Schematics of: (a) a classically defined “open” circulatory system (as seen in may lower invertebrates), (b) a circulatory system that is highly complex with capillary like vessels, a partially lined vasculature yet contains vascular sinuses which classically has been defined as “open” yet should be categorized as an “incompletely closed” circulatory system. (c) A classically defined “closed” circulatory system (as seen in mammals and other higher vertebrates)

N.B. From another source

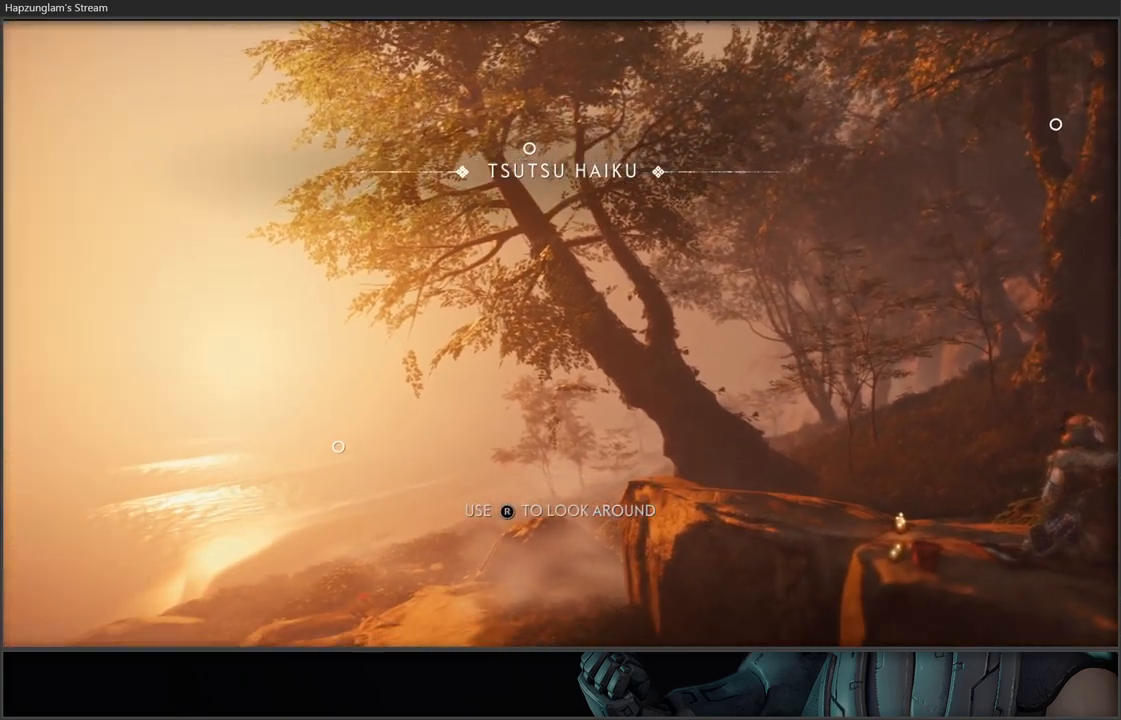
{"buttons": [], "left_stick": "center", "right_stick": "left", "events": []}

Looking at the issue from the other side, our standard view of a closed circulatory system is based on a system where a multichambered muscular heart pumps blood through parallel systemic and pulmonary circuits simultaneously Blood is pumped into major elastic arteries (the aorta and large arteries), which then flows into medium and small smooth muscle-based vessels and then into arterioles, which supply the capillary circulation. At the capillary level, gas, nutrient, and waste exchange take place between blood and tissues across an endothelial layer. Venous blood then returns to the heart via, venules, small and medium veins, and finally back into the heart via the vena cava. In the closed circulatory system at no point does the blood leave the confines of the vascular endothelia and as such there is a clear distinction between blood and lymph

While the descriptions above do represent accurate depictions of the circulatory systems of worm-like invertebrates and mammals, respectively, they do not provide the necessary depth and breadth of information required to understand the subtle yet significant “shades of grey” of the continuum from the invertebrate “open” and vertebrate “closed” circulatory architecture An exhaustive phylogenetic review of cardiovascular morphologies is not necessary to make this point clear. A few well-described examples from specific taxa can be used to illustrate the complexity of the issue and dramatically point out the shortcomings of the existing definitions.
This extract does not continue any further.